Brickbats are still being thrown: see Braithwaite in Midland Record (19) on omission of Beyer.

A CD-ROM version might alleviate some of the utter lack of overall structure.

See also Oxford Dictionary of National Biography


Edward Gibbins criticisms

The Companion says the Transport Tribunal was concerned with freight charges. It was set up in the 1947 Transport Act, with powers to determine passenger fares and freight charges. It spent most of its time hearing fares proposals by the BTC. It lost freight charges powers in the 1962 Act, but retained powers over fares until ended by the 1968 Act. During its 21 year reign, it dealt with 18 railway fares applications, 9 railway freight applications, one on Inland Waterways, and two on BTC owned Harbours. It was a court of law in which objectors were represented by barristers. Its dilatory proceedings delayed fares increases by 9.25 years, and freight charges by 3.75 years, although competitors – who had legal powers to object to changes in railway charges, and did so – were able to change their charges with virtually no delay. In 1961, its President admitted to the Transport Minister's secretive Special Advisory Group (aka the Stedeford Committee) that the Tribunal had cost Railways money by its decisions in which social considerations were taken into account, although the Acts made no provision for such factors. Gibbins' Britain's Railways – the Reality reveals the size of that revenue loss. By the end of its reign, it had lost BR £10.6bn at 1994 prices. 1994 was used as it was the end of the BR era. It was misnamed "the Transport Tribunal", because its remit was confined to transport owned by the British Transport Commission. It did not even have a remit for all publicly owned transport.

When writing Blueprints for Bankruptcy, in 1992-3, Gibbins discovered that virtually nothing of consequence had ever been written about the Tribunal. The Chartered Institute of Transport did not even have a card reference to it. Gibbins' book contains the first, and, even now, the only synopsis of its work. His later book, Britain's Railways - the Reality, contains a shortened reference to the Tribunal, but includes an Appendix listing all Tribunal Hearings on railway charges and the delay they caused. It had no powers on transport and harbours not owned by the BTC.

The book ignores other powerful QUANGOs - the Central Transport Consultative Committee and its allied nine Area Transport Users Consultative Committees, which were abolished –– as Gibbins predicted –– after privatisation. Whilst the Tribunal was busy holding down railway income, these Committees were busy preventing or delaying economies by enforcing the retention of loss making lines. Their costly activities are also set out in Gibbins' books. The costs of the Tribunal and these QUANGOs were paid by the BTC, mostly by BR revenue.

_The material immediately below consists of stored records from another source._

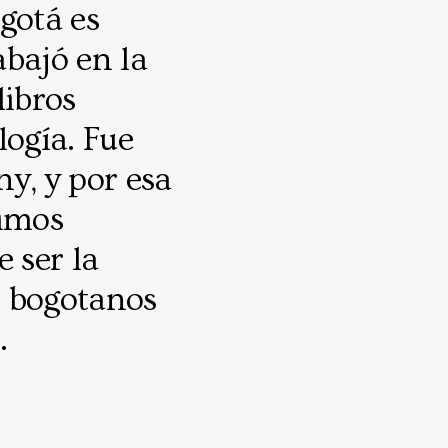
gotá es
abajó en la
libros
logía. Fue
y, y por esa
simos
 ser la
os bogotanos
.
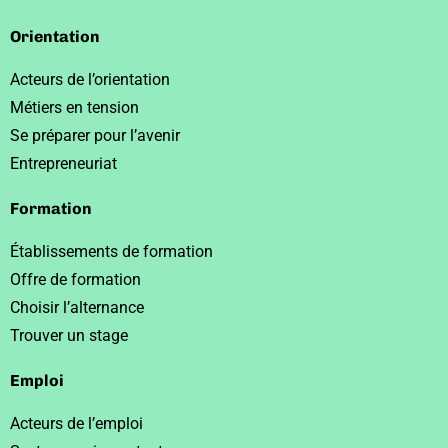
Orientation
Acteurs de l’orientation
Métiers en tension
Se préparer pour l’avenir
Entrepreneuriat
Formation
Établissements de formation
Offre de formation
Choisir l’alternance
Trouver un stage
Emploi
Acteurs de l’emploi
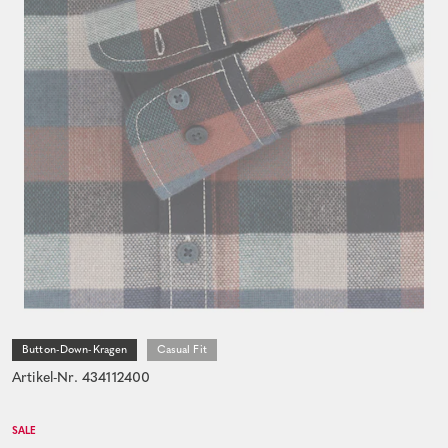
Button-Down-Kragen
Casual Fit
Artikel-Nr. 434112400
SALE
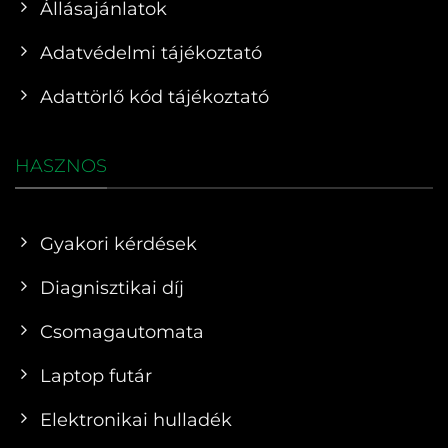
Állásajánlatok
Adatvédelmi tájékoztató
Adattörlő kód tájékoztató
HASZNOS
Gyakori kérdések
Diagnisztikai díj
Csomagautomata
Laptop futár
Elektronikai hulladék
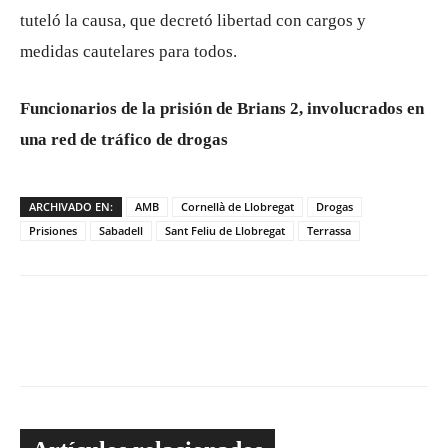
tuteló la causa, que decretó libertad con cargos y
medidas cautelares para todos.
Funcionarios de la prisión de Brians 2, involucrados en
una red de tráfico de drogas
ARCHIVADO EN:
AMB
Cornellà de Llobregat
Drogas
Prisiones
Sabadell
Sant Feliu de Llobregat
Terrassa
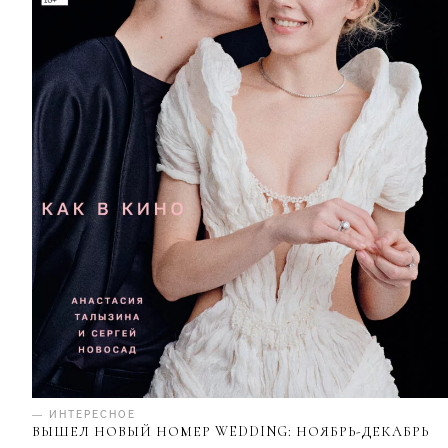
— ИНТЕРЕСНОЕ
ВЫШЕЛ НОВЫЙ НОМЕР WEDDING: НОЯБРЬ-ДЕКАБРЬ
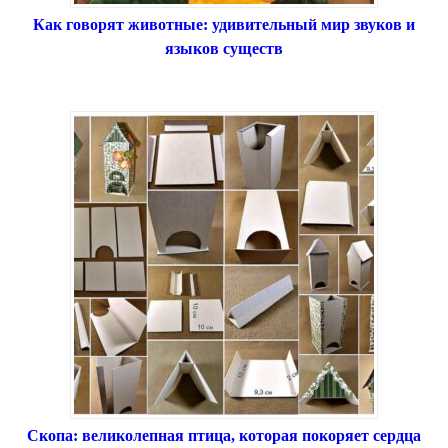
Как говорят животные: удивительный мир звуков и
языков существ
Скопа: великолепная птица, которая покоряет сердца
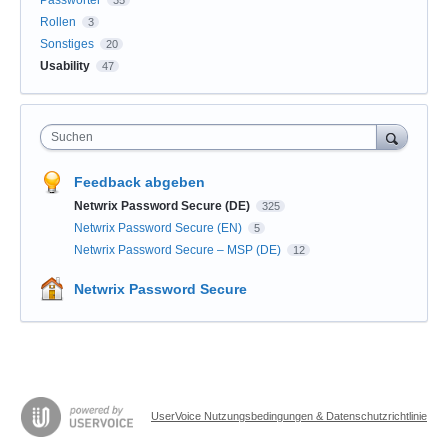
Passwörter
35
Rollen
3
Sonstiges
20
Usability
47
Suchen
Feedback abgeben
Netwrix Password Secure (DE)
325
Netwrix Password Secure (EN)
5
Netwrix Password Secure – MSP (DE)
12
Netwrix Password Secure
UserVoice Nutzungsbedingungen & Datenschutzrichtlinie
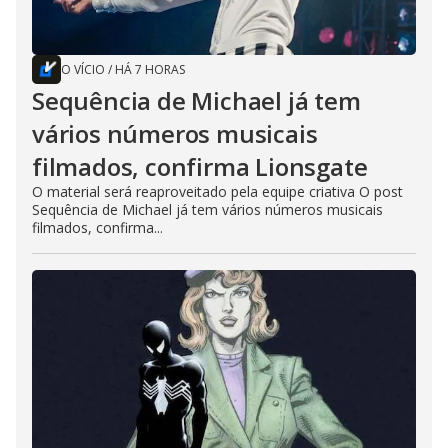
O VÍCIO
/
HÁ 7 HORAS
Sequência de Michael já tem
vários números musicais
filmados, confirma Lionsgate
O material será reaproveitado pela equipe criativa O post
Sequência de Michael já tem vários números musicais
filmados, confirma...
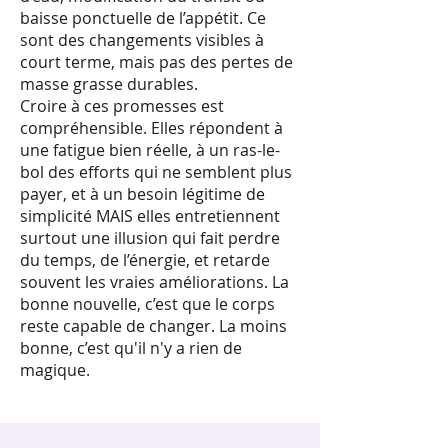
baisse ponctuelle de l’appétit. Ce
sont des changements visibles à
court terme, mais pas des pertes de
masse grasse durables.
Croire à ces promesses est
compréhensible. Elles répondent à
une fatigue bien réelle, à un ras-le-
bol des efforts qui ne semblent plus
payer, et à un besoin légitime de
simplicité MAIS elles entretiennent
surtout une illusion qui fait perdre
du temps, de l’énergie, et retarde
souvent les vraies améliorations. La
bonne nouvelle, c’est que le corps
reste capable de changer. La moins
bonne, c’est qu'il n'y a rien de
magique.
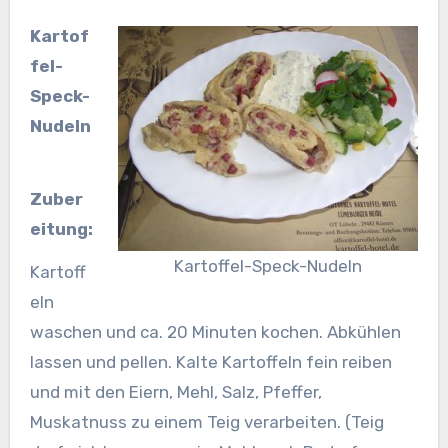
Kartof
fel-
Speck-
Nudeln
Zuber
eitung:
Kartoffel-Speck-Nudeln
Kartoff
eln
waschen und ca. 20 Minuten kochen. Abkühlen
lassen und pellen. Kalte Kartoffeln fein reiben
und mit den Eiern, Mehl, Salz, Pfeffer,
Muskatnuss zu einem Teig verarbeiten. (Teig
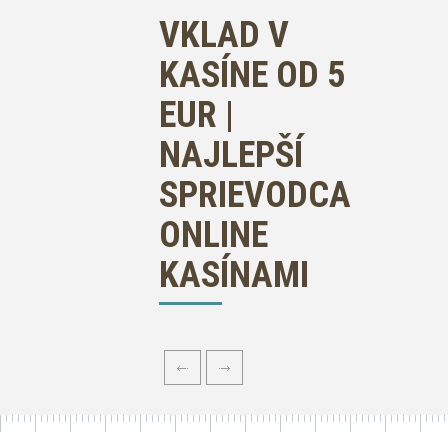
VKLAD V
KASÍNE OD 5
EUR |
NAJLEPŠÍ
SPRIEVODCA
ONLINE
KASÍNAMI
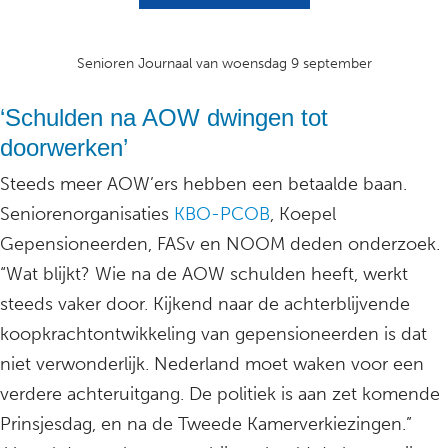
Senioren Journaal van woensdag 9 september
‘Schulden na AOW dwingen tot
doorwerken’
Steeds meer AOW’ers hebben een betaalde baan.
Seniorenorganisaties
KBO-PCOB
, Koepel
Gepensioneerden, FASv en NOOM deden onderzoek.
“Wat blijkt? Wie na de AOW schulden heeft, werkt
steeds vaker door. Kijkend naar de achterblijvende
koopkrachtontwikkeling van gepensioneerden is dat
niet verwonderlijk. Nederland moet waken voor een
verdere achteruitgang. De politiek is aan zet komende
Prinsjesdag, en na de Tweede Kamerverkiezingen.”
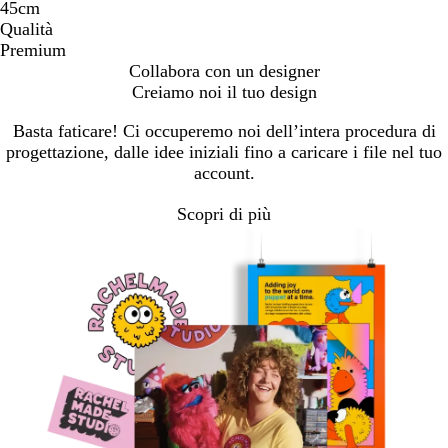
45cm
Qualità
Premium
Collabora con un designer
Creiamo noi il tuo design
Basta faticare! Ci occuperemo noi dell’intera procedura di
progettazione, dalle idee iniziali fino a caricare i file nel tuo
account.
Scopri di più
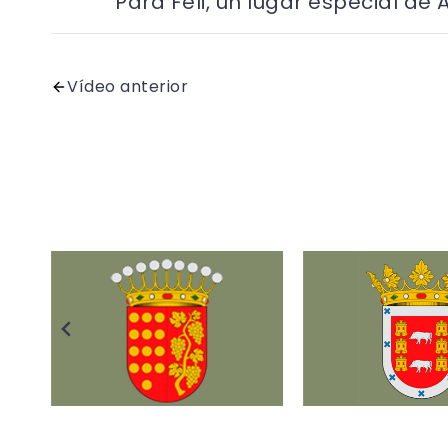
Para Feli, un lugar especial de 
Vídeo anterior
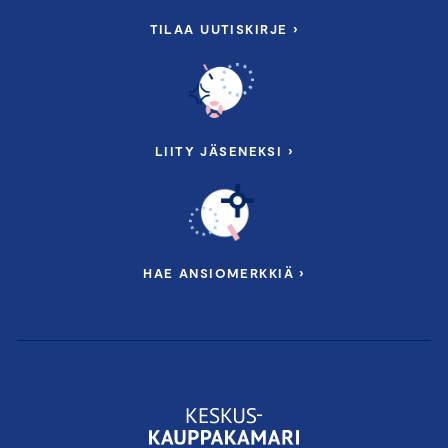
TILAA UUTISKIRJE ›
LIITY JÄSENEKSI ›
HAE ANSIOMERKKIÄ ›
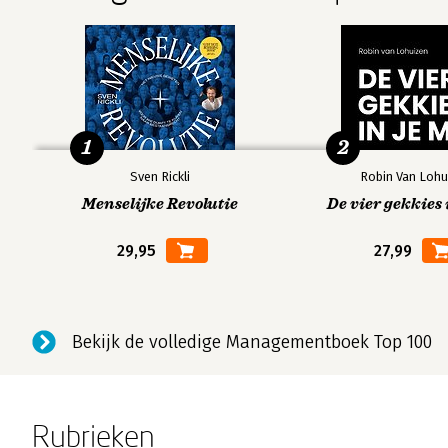
1
2
Sven Rickli
Robin Van Lohu
Menselijke Revolutie
De vier gekkies 
29,95
27,99
Bekijk de volledige Managementboek Top 100
Rubrieken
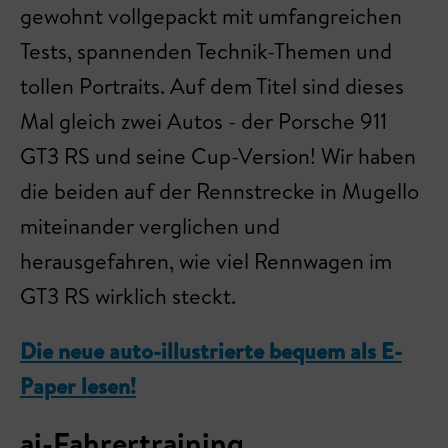
gewohnt vollgepackt mit umfangreichen
Tests, spannenden Technik-Themen und
tollen Portraits. Auf dem Titel sind dieses
Mal gleich zwei Autos - der Porsche 911
GT3 RS und seine Cup-Version! Wir haben
die beiden auf der Rennstrecke in Mugello
miteinander verglichen und
herausgefahren, wie viel Rennwagen im
GT3 RS wirklich steckt.
Die neue auto-illustrierte bequem als E-
Paper lesen!
ai-Fahrertraining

The Oxford Companion mentions the repeal of the Railway Passenger Duty [page 502], but does not mention that no other passenger transport paid this inequitable tax, and that Government's objective was to pressure railway companies to fund investments that would help to reduce unemployment.

It also mentions the "Square Deal" campaign [page 172] erroneously stating that the "government conceded in principle" [the railways' demands for equality with road transport], ""but the War intervened"". This is a popular myth was exposed - with comprehensive evidence from government files – by Blueprints for Bankruptcy - published 1995, two years before the Oxford Companion. A more comprehensive account of the issue was set out three years later in Square Deal Denied. Those files revealed that Ministers had no intention of giving railways any freedom. Files from wartime & post war confirm that attitude.